Data records Block Start
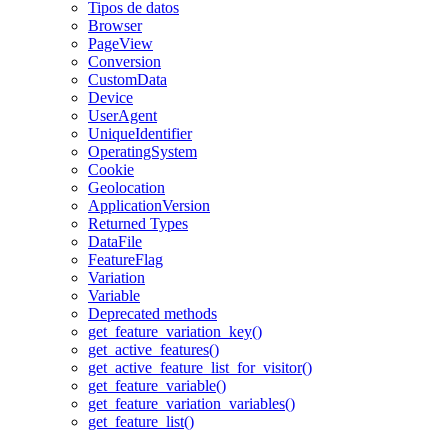
Tipos de datos
Browser
PageView
Conversion
CustomData
Device
UserAgent
UniqueIdentifier
OperatingSystem
Cookie
Geolocation
ApplicationVersion
Returned Types
DataFile
FeatureFlag
Variation
Variable
Deprecated methods
get_feature_variation_key()
get_active_features()
get_active_feature_list_for_visitor()
get_feature_variable()
get_feature_variation_variables()
get_feature_list()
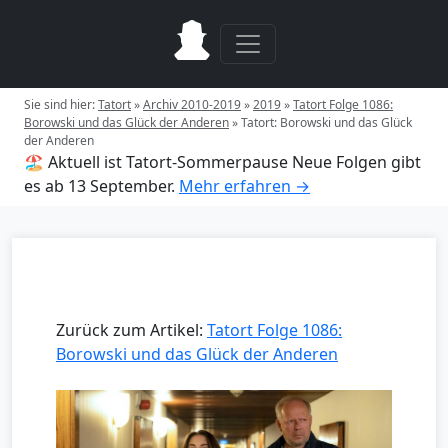
Sie sind hier:
Tatort
»
Archiv 2010-2019
»
2019
»
Tatort Folge 1086:
Borowski und das Glück der Anderen
»
Tatort: Borowski und das Glück
der Anderen
🏖️ Aktuell ist Tatort-Sommerpause
Neue Folgen gibt
es ab 13 September.
Mehr erfahren →
Zurück zum Artikel:
Tatort Folge 1086:
Borowski und das Glück der Anderen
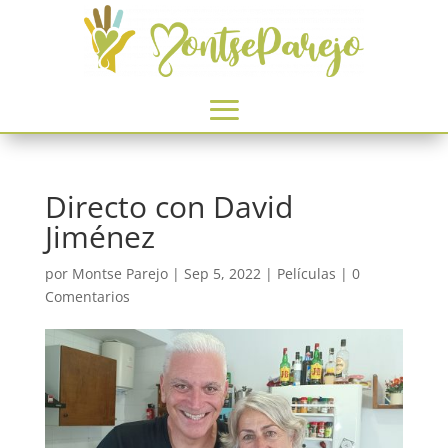
Directo con David
Jiménez
por
Montse Parejo
|
Sep 5, 2022
|
Películas
|
0
Comentarios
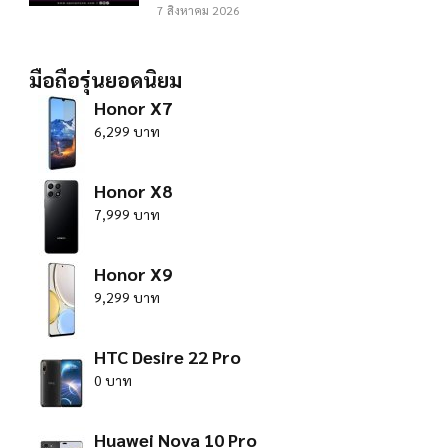
7 สิงหาคม 2026
มือถือรุ่นยอดนิยม
Honor X7
6,299 บาท
Honor X8
7,999 บาท
Honor X9
9,299 บาท
HTC Desire 22 Pro
0 บาท
Huawei Nova 10 Pro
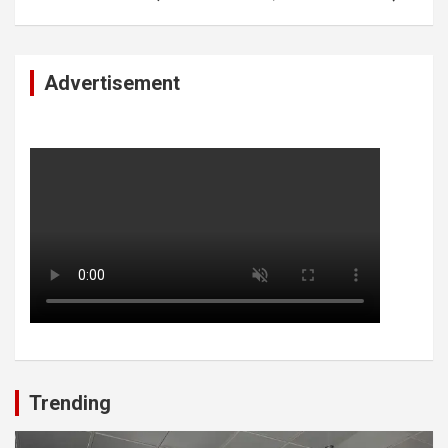
Advertisement
Trending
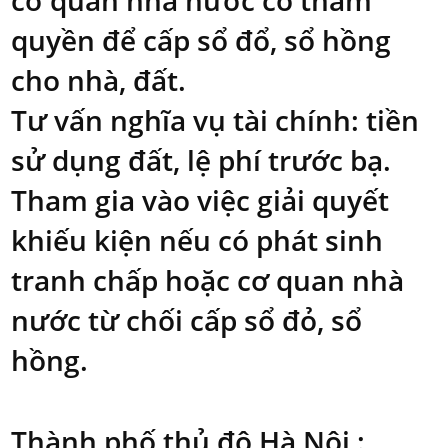
cơ quan nhà nước có thẩm
quyền để cấp sổ đổ, sổ hồng
cho nhà, đất.
Tư vấn nghĩa vụ tài chính: tiền
sử dụng đất, lệ phí trước bạ.
Tham gia vào việc giải quyết
khiếu kiện nếu có phát sinh
tranh chấp hoặc cơ quan nhà
nước từ chối cấp sổ đỏ, sổ
hồng.
Thành phố thủ đô Hà Nội
:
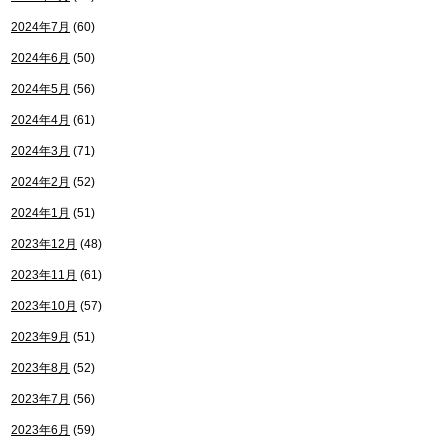
2024年7月
(60)
2024年6月
(50)
2024年5月
(56)
2024年4月
(61)
2024年3月
(71)
2024年2月
(52)
2024年1月
(51)
2023年12月
(48)
2023年11月
(61)
2023年10月
(57)
2023年9月
(51)
2023年8月
(52)
2023年7月
(56)
2023年6月
(59)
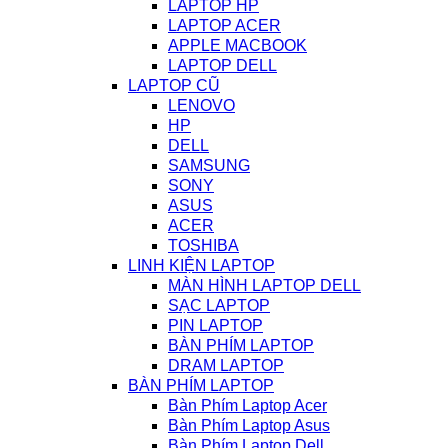
LAPTOP HP
LAPTOP ACER
APPLE MACBOOK
LAPTOP DELL
LAPTOP CŨ
LENOVO
HP
DELL
SAMSUNG
SONY
ASUS
ACER
TOSHIBA
LINH KIỆN LAPTOP
MÀN HÌNH LAPTOP DELL
SẠC LAPTOP
PIN LAPTOP
BÀN PHÍM LAPTOP
DRAM LAPTOP
BÀN PHÍM LAPTOP
Bàn Phím Laptop Acer
Bàn Phím Laptop Asus
Bàn Phím Laptop Dell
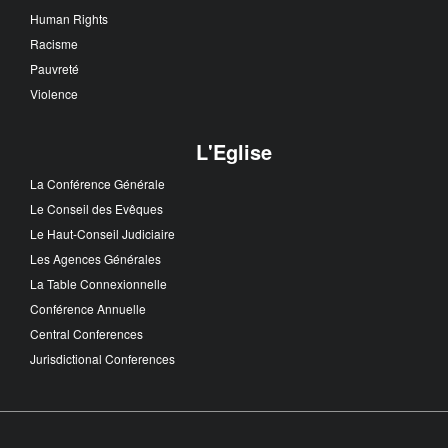
Human Rights
Racisme
Pauvreté
Violence
L'Eglise
La Conférence Générale
Le Conseil des Evêques
Le Haut-Conseil Judiciaire
Les Agences Générales
La Table Connexionnelle
Conférence Annuelle
Central Conferences
Jurisdictional Conferences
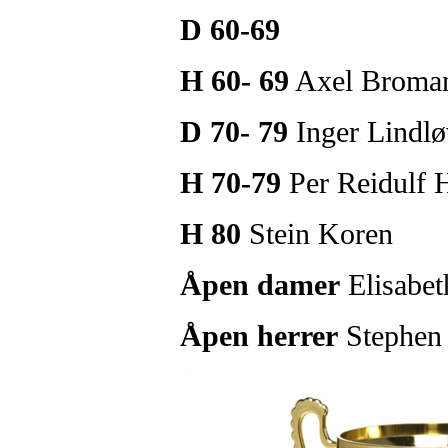
D 60-69
H 60- 69
Axel Broma
D 70- 79
Inger Lindlø
H 70-79
Per Reidulf 
H 80
Stein Koren
Åpen damer
Elisabet
Åpen herrer
Stephen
Data records Block End
▶ Try it:
Rewrite the lines from the line with "Human Rights" through the end of the rows, replacing "Pauvreté" with "Poverty" and leaving everything else unchanged. Omit the pictures from your answer.

▶ Task answer:
Human Rights
Racisme
Poverty
Violence
L'Eglise
La Conférence Générale
Le Conseil des Evêques
Le Haut-Conseil Judiciaire
Les Agences Générales
La Table Connexionnelle
Conférence Annuelle
Central Conferences
Jurisdictional Conferences
D 60-69
H 60- 69
Axel Broma
D 70- 79
Inger Lindlø
H 70-79
Per Reidulf 
H 80
Stein Koren
Åpen damer
Elisabet
Åpen herrer
Stephen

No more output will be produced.